How Teamster Officer Salaries Dramatically Changed—and Why

Top Teamster officials once paid themselves nearly $2 million a year in today’s dollars. TDU, the right to vote, and leaders who put members first have brought salaries in line with the rest of the labor movement.

When Ron Carey was elected General President in the first ever one member one vote election, his first announcement was that he would cut his own salary to $150,000 in 1992. It signaled a new day in the Teamsters.

A few years earlier, IBT President Jackie Presser had a salary of $755,474, which would be a whopping $1,900,357 in today’s dollars.

You can click here to access the latest listing of Teamster salaries compiled by TDU.

What Made This Change?

What made top Teamster officials stop paying themselves like CEOs?

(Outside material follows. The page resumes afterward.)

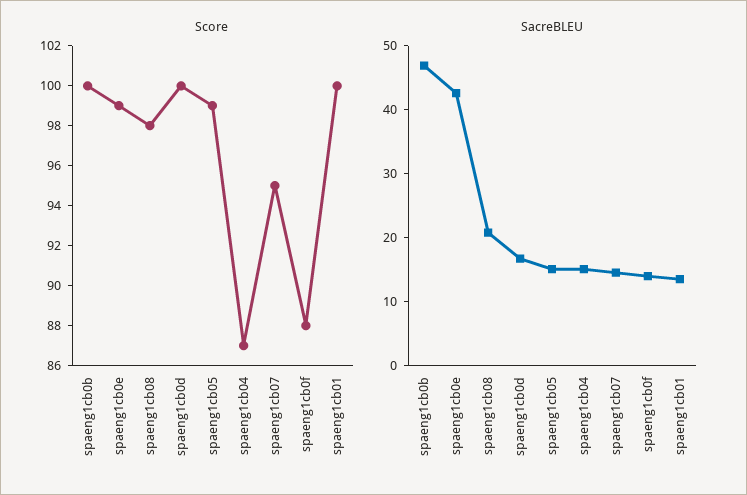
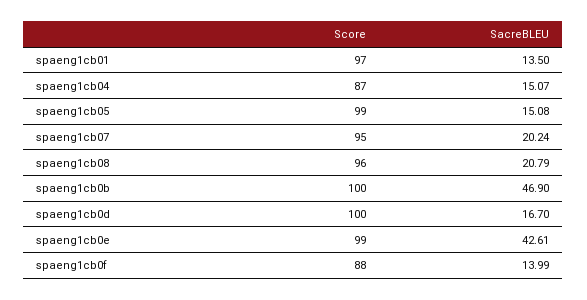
Score, spaeng1cb08: 98 -> 96
Score, spaeng1cb01: 100 -> 97
SacreBLEU, spaeng1cb07: 14 -> 20.24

  1. Informed Members. TDU ended the information blackout by publishing the salaries of the highest paid officers. Many members were appalled by inflated salaries and perks like private jets owned by the union.

  2. The Right to Vote. In March 1989, TDU helped win the Right to Vote for all International officers, and we still have that right. When the election season opened in 1989, TDU issued leaflets revealing that International Vice president Arnie Weinmeister made $398,863 ($966,602 in today’s dollars) and General Secretary Treasurer Weldon Mathis made $284,195 ($688,716 in today’s dollars). Both of them withdrew from running in the 1991 first-ever membership vote.

  3. Constitutional Changes: The IBT Constitution was amended at the 1991 IBT Convention in Orlando. Under pressure by members and Ron Carey’s campaign, the dominant incumbent group agreed to support an amendment to limit the General President to $225,000, and that other IBT officers could not go higher. A cost-of-living clause has allowed General President Hoffa’s salary to rise to $328,972 after 22 years in office.

  4. Leadership by Example: Carey lowered his own salary, to help set a standard. Carey’s salary of $150,000 in 1992 is worth $279,996 in today’s dollars, according to the Department of Labor’s inflation calculator. So, the standard set by Ron Carey is very close to where top salaries are today, taking into account inflation.

What a Change!

Presser and other top Teamster officials of the 1980s compared themselves to corporate executives and argued they should have corporate salaries and corporate jets to use for golf outings and to resorts.  

Today, CEOs of Teamster employers such as Coca Cola, Waste Management, UPS, or Kroger have bloated compensation of $11 million to $20 million a year, many times more than Teamster leaders. 

We are not a corporation.  We are a movement of working people.  Our leaders should reflect those values and fight like hell to advance our members, not themselves.